[Box coordinate listings]
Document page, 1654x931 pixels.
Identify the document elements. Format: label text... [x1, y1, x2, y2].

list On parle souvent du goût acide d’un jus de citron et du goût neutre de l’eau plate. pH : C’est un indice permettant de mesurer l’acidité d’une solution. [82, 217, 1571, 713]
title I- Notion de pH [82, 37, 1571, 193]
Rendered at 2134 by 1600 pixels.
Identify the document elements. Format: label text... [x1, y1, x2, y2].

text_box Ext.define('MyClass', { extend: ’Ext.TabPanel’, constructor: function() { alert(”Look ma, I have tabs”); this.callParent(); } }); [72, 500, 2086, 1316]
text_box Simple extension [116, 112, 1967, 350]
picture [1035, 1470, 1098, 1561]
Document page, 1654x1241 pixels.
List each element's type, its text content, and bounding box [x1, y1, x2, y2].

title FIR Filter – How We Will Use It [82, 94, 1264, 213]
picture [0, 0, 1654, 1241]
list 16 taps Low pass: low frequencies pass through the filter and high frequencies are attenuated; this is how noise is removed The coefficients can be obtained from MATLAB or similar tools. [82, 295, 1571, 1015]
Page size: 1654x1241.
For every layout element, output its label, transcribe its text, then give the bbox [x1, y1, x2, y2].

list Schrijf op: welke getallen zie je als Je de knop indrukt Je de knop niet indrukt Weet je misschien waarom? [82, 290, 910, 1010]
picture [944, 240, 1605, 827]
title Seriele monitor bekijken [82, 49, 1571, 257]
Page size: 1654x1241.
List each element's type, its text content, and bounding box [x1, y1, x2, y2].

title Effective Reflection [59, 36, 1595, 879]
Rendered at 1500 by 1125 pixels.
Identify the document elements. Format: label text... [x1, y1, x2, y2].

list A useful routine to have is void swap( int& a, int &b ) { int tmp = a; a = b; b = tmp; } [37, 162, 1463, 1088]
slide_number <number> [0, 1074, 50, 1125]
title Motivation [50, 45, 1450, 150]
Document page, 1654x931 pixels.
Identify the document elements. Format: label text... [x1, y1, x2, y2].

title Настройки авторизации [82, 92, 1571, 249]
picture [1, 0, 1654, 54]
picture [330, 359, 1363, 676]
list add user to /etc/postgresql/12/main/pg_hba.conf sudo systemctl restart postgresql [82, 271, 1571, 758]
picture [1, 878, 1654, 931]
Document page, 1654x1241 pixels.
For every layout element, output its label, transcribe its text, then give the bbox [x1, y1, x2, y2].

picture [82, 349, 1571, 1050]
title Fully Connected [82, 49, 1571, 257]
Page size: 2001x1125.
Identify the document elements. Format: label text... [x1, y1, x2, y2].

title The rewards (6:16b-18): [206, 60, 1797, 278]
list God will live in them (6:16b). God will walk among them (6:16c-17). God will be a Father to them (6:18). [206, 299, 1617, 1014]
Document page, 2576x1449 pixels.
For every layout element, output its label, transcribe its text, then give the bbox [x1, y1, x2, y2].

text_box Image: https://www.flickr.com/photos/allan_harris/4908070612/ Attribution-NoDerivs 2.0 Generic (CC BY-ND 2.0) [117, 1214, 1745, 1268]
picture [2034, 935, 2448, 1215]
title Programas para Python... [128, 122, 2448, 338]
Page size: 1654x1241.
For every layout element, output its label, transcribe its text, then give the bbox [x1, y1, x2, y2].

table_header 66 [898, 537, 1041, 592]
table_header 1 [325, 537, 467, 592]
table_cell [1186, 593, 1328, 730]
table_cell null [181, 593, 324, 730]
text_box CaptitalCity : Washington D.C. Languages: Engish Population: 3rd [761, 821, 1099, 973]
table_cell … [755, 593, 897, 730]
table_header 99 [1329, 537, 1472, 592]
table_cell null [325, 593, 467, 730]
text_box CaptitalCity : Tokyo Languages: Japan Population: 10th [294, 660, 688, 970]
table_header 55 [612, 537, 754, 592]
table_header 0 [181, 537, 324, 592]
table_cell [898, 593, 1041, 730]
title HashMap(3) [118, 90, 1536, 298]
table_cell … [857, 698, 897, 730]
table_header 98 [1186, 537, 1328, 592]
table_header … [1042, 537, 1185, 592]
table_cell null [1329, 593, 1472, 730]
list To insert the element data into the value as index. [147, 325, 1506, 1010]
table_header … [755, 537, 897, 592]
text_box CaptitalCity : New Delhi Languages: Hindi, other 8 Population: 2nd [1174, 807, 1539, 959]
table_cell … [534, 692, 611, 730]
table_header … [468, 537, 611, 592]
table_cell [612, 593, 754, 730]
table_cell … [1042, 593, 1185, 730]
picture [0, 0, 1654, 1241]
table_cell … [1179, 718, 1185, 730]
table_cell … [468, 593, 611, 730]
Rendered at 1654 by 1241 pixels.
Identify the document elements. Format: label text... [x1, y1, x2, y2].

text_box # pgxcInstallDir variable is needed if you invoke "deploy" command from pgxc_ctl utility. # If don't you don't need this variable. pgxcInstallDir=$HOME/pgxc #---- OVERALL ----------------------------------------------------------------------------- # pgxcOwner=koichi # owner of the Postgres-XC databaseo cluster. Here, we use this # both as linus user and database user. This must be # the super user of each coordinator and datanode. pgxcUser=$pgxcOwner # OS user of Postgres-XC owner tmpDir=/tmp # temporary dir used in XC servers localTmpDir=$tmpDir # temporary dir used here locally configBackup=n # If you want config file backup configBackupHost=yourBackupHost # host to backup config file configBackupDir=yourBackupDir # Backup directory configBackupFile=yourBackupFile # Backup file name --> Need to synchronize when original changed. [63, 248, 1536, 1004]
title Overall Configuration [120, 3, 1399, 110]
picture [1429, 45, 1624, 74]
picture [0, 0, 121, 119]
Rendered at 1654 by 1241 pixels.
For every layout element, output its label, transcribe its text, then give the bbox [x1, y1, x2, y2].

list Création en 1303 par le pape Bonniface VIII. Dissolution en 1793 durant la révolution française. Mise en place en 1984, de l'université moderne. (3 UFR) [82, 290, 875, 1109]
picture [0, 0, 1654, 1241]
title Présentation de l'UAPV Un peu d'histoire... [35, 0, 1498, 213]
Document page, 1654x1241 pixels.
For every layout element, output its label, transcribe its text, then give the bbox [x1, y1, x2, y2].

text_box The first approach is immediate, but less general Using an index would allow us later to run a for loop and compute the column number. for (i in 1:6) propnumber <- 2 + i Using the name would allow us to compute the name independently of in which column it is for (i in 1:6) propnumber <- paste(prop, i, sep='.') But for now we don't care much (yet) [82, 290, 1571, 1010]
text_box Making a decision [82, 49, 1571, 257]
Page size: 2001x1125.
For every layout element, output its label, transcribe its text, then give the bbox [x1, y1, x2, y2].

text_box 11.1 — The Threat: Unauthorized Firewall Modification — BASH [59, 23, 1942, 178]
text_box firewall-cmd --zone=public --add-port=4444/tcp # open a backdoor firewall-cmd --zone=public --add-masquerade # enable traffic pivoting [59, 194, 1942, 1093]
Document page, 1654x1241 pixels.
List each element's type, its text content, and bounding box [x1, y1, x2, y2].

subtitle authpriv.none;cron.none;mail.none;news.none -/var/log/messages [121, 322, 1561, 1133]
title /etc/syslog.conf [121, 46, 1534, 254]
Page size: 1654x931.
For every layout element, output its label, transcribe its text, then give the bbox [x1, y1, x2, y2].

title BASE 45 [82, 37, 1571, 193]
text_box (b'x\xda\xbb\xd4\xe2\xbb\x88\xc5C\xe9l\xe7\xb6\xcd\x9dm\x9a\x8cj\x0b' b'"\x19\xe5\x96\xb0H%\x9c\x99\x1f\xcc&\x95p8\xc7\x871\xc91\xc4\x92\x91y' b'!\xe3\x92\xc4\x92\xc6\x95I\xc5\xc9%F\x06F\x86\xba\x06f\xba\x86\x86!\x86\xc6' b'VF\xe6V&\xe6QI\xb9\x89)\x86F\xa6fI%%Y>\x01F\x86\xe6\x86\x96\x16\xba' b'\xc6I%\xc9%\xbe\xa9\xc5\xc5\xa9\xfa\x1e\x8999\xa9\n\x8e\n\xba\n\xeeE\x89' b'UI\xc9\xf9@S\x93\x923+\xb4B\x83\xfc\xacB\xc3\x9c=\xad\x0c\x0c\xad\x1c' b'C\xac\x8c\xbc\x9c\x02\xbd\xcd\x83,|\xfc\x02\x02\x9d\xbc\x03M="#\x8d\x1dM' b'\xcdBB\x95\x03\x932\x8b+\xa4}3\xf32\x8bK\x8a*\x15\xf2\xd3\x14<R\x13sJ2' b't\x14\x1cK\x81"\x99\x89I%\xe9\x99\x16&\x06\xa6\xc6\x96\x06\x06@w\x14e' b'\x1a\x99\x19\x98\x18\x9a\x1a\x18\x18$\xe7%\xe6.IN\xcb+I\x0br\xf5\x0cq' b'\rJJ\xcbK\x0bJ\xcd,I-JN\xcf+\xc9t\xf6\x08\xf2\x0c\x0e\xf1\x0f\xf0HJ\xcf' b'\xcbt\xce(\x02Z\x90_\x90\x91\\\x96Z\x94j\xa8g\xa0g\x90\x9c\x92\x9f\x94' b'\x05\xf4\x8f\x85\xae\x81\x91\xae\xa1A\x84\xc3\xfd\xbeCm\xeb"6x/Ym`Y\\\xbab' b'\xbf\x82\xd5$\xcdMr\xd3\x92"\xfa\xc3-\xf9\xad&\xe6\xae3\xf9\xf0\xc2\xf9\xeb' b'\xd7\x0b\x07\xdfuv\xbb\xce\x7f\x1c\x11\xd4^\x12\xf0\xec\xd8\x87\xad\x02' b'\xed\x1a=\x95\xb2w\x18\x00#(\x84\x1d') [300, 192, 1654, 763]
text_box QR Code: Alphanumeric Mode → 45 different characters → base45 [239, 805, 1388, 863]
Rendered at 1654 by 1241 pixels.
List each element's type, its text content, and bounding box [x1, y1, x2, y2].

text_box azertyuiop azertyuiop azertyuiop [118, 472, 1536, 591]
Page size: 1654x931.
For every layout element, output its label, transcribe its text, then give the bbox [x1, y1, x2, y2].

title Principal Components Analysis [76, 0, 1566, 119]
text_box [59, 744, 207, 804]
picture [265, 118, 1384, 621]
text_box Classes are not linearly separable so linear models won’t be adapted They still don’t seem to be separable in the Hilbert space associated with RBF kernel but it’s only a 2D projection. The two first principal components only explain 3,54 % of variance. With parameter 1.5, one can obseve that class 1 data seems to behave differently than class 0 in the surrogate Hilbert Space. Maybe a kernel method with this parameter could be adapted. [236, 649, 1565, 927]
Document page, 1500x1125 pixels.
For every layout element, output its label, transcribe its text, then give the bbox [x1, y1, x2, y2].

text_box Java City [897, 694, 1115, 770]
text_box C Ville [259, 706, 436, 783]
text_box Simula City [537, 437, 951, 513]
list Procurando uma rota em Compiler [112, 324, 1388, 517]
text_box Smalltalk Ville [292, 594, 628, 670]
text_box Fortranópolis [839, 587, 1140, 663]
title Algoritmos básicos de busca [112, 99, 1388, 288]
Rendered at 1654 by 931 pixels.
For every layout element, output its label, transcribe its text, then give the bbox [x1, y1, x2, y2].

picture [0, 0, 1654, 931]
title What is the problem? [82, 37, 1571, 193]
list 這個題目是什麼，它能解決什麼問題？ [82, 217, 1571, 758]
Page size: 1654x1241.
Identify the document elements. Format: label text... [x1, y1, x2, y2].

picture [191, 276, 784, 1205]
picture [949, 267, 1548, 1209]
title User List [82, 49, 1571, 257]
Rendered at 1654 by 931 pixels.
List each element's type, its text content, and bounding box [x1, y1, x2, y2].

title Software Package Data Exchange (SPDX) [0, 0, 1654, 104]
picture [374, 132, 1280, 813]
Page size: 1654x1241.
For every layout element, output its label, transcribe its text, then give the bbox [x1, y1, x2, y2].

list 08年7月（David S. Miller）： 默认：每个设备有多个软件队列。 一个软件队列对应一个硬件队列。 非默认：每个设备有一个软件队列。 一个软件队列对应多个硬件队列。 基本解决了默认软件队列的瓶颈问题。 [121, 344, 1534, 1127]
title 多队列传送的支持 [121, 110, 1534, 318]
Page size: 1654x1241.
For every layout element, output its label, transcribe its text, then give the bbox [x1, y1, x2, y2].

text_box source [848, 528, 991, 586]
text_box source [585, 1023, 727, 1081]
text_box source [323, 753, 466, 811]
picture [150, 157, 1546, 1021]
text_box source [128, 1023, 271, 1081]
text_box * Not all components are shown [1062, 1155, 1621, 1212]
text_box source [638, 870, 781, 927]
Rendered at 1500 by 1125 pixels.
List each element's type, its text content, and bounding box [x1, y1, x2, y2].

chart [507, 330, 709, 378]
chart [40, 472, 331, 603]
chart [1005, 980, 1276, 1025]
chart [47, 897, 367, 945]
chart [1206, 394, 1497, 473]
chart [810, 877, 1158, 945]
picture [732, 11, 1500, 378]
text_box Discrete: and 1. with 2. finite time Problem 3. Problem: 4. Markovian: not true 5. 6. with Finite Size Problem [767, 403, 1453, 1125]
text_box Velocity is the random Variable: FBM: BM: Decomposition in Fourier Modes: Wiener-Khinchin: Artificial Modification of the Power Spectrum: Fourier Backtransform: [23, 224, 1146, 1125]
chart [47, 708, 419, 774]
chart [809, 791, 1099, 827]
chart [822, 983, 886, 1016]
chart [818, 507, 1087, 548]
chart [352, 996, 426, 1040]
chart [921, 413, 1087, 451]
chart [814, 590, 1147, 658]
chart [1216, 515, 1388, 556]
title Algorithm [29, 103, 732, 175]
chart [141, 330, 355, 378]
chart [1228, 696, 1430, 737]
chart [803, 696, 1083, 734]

## Direction
Express as a JSON list of strings, one per line with blank lines omitted, the lines above starting with the line with "Document page, 1500x1125 pixels." and going on through the line with "text_box Simula City [537, 437, 951, 513]".

## Solution
[
  "Document page, 1500x1125 pixels.",
  "For every layout element, output its label, transcribe its text, then give the bbox [x1, y1, x2, y2].",
  "text_box Java City [897, 694, 1115, 770]",
  "text_box C Ville [259, 706, 436, 783]",
  "text_box Simula City [537, 437, 951, 513]"
]